# Indian Ice



## Birdhntr (Sep 21, 2014)

Any reports from Indian? How is the ice thickness?

TIA!


Sent from my iPhone using Tapatalk


----------



## Dillon.R.Nott (Oct 4, 2015)

She’s dirty n’ thicc.


----------



## Philfish360 (Jan 11, 2015)

If I come that where is good place to get on in the stay at the campground and get on from there would like to try the ice this year


----------



## Dillon.R.Nott (Oct 4, 2015)

Philfish360 said:


> If I come that where is good place to get on in the stay at the campground and get on from there would like to try the ice this year


I mean when it’s this cold you can get on the ice from anywhere without a problem. Sometimes docks and sea walls are the first to melt so be careful around them. Other than that the campgrounds are all public so i would just pick a spot that looks pretty and camp it out.


----------



## linebacker43 (Aug 3, 2009)

Anybody gonna be out tomorrow, heading that way. Gonna try North Fork area first. Not sure of much hole hopping as it will be chilly willie again. Any body out I will be in the camo pop up with the heater blaring. Good luck all

Linebacker43


----------



## Philfish360 (Jan 11, 2015)

Whereas a good place to fish out there


----------



## Dillon.R.Nott (Oct 4, 2015)

Philfish360 said:


> Whereas a good place to fish out there


Look for a crowd of shanty’s and trucks and most of the time that’s a good starting spot.


----------



## Birdhntr (Sep 21, 2014)

Are you still able to park around Long Island? Heard of guys getting towed this year...

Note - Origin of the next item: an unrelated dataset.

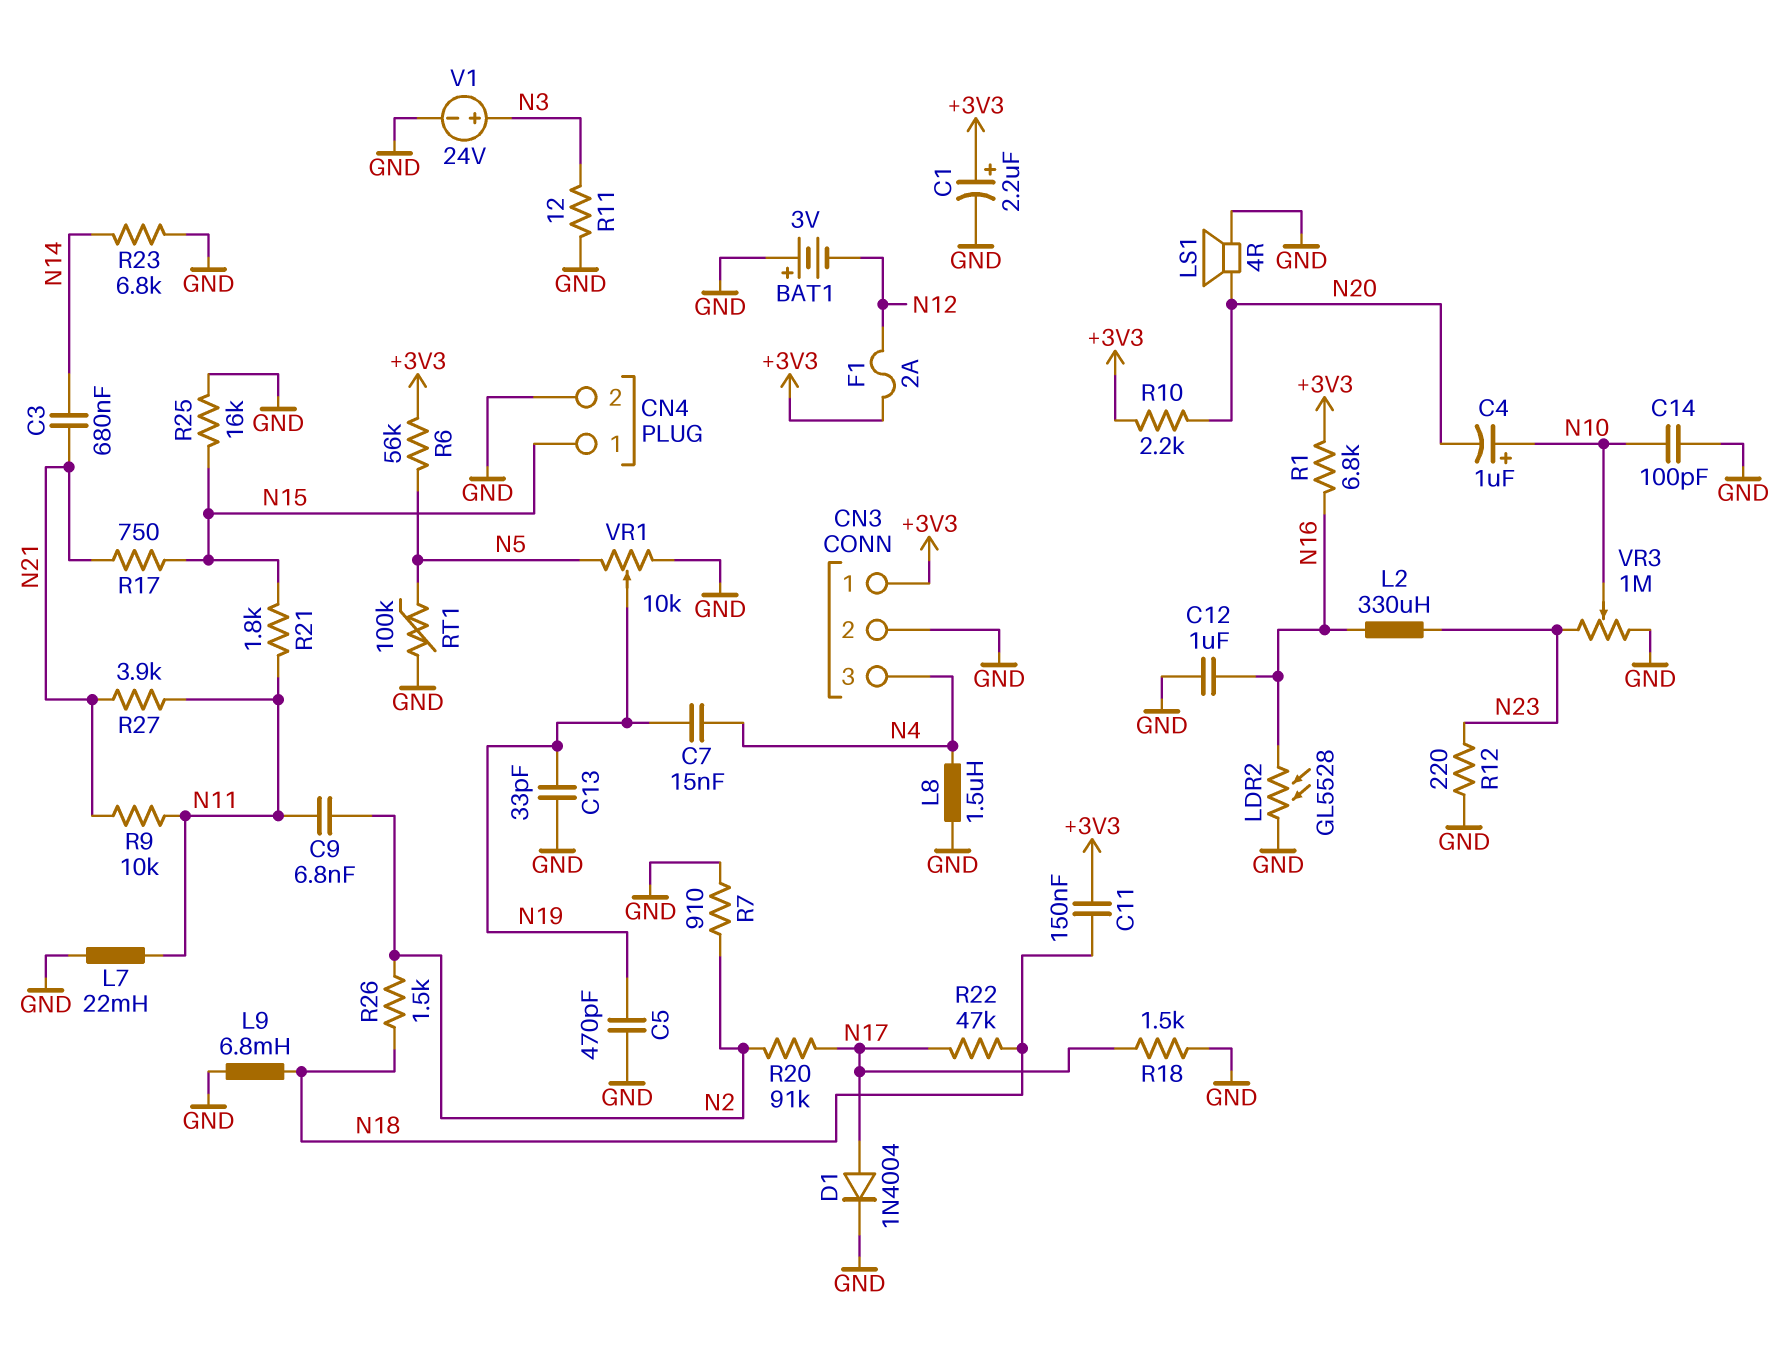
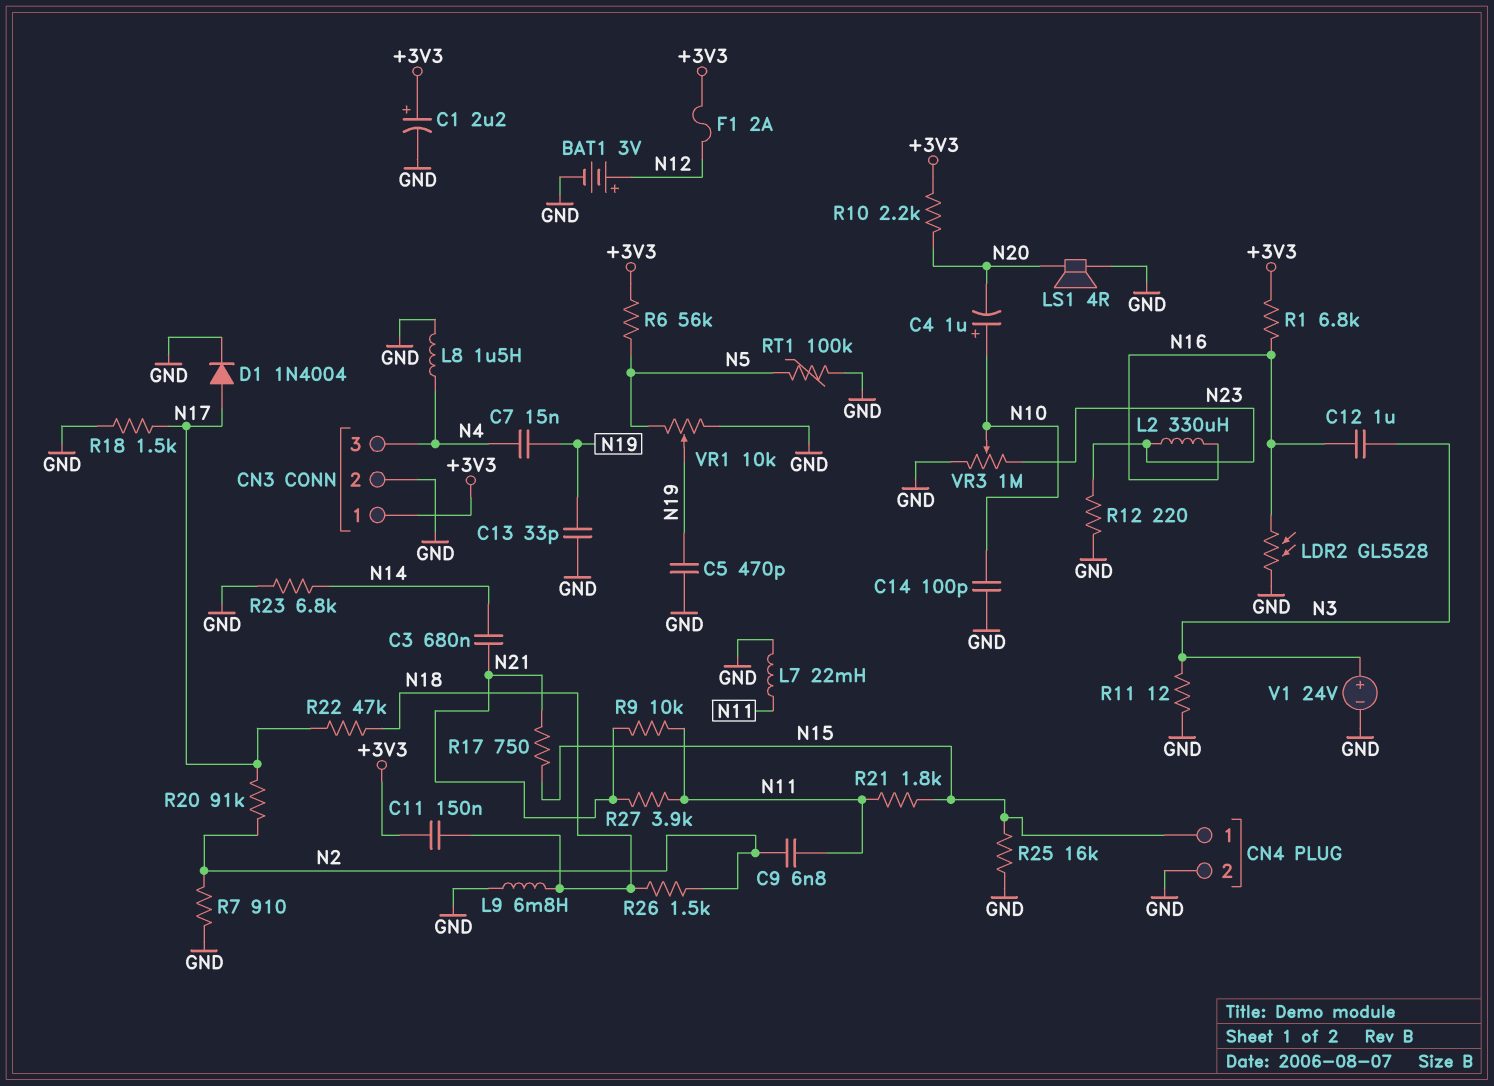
BAT1: 3V (plus GND, minus N12) -> 3V (plus N12, minus GND)
C12: 1uF (GND, N16) -> 1uF (N3, N16)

Sent from my iPhone using Tapatalk


----------



## fishwendel2 (Nov 19, 2007)

Birdhntr said:


> Are you still able to park around Long Island? Heard of guys getting towed this year...
> 
> 
> Sent from my iPhone using Tapatalk


Park on the side of the road and NOT in the turn around that looks like a parking lot. No Trespassing signs everywhere


----------



## carp (Oct 31, 2011)

On it last night, 8", 56 gills, 12 crappie, 3 perch, 25 saugeye kept 5 legal fish!


----------



## 1more (Jan 10, 2015)

You must have found the glory hole!


----------



## Dillon.R.Nott (Oct 4, 2015)

1more said:


> You must have found the glory hole!


Not the term I would use but... yeah pretty much. LOL


----------



## Dillon.R.Nott (Oct 4, 2015)

Wonder how the ice will hold with this warm weather?


----------



## dcool (Apr 14, 2004)

With the temps in the high 50s the next two days, plus they are calling for heavy rainfall in the area, I think the ice is going to deteriorate really fast. And with all the runoff, the ice that is left will probably be too dangerous to get on.


----------



## james. (Sep 20, 2016)

Just got off a plane from Florida what's the word on the ice can I get on it tomorrow or no? thanks in advance


----------



## Dillon.R.Nott (Oct 4, 2015)

james. said:


> Just got off a plane from Florida what's the word on the ice can I get on it tomorrow or no? thanks in advance


I’ve heard some distant reports saying the ice is shot so doubt you can get on it


----------



## 1MoreKast (Mar 15, 2008)

Yesterday ice was ranged 4 to 6”. Sitting on clear 6” now. Just watch the areas of flow. Some open water out there so stay clear of all the bridges and tight water highways. But the ice is fine outside those areas.


----------



## odell daniel (Nov 5, 2015)

below freezing temps for Russel's Point the next 4 days, any chance?


----------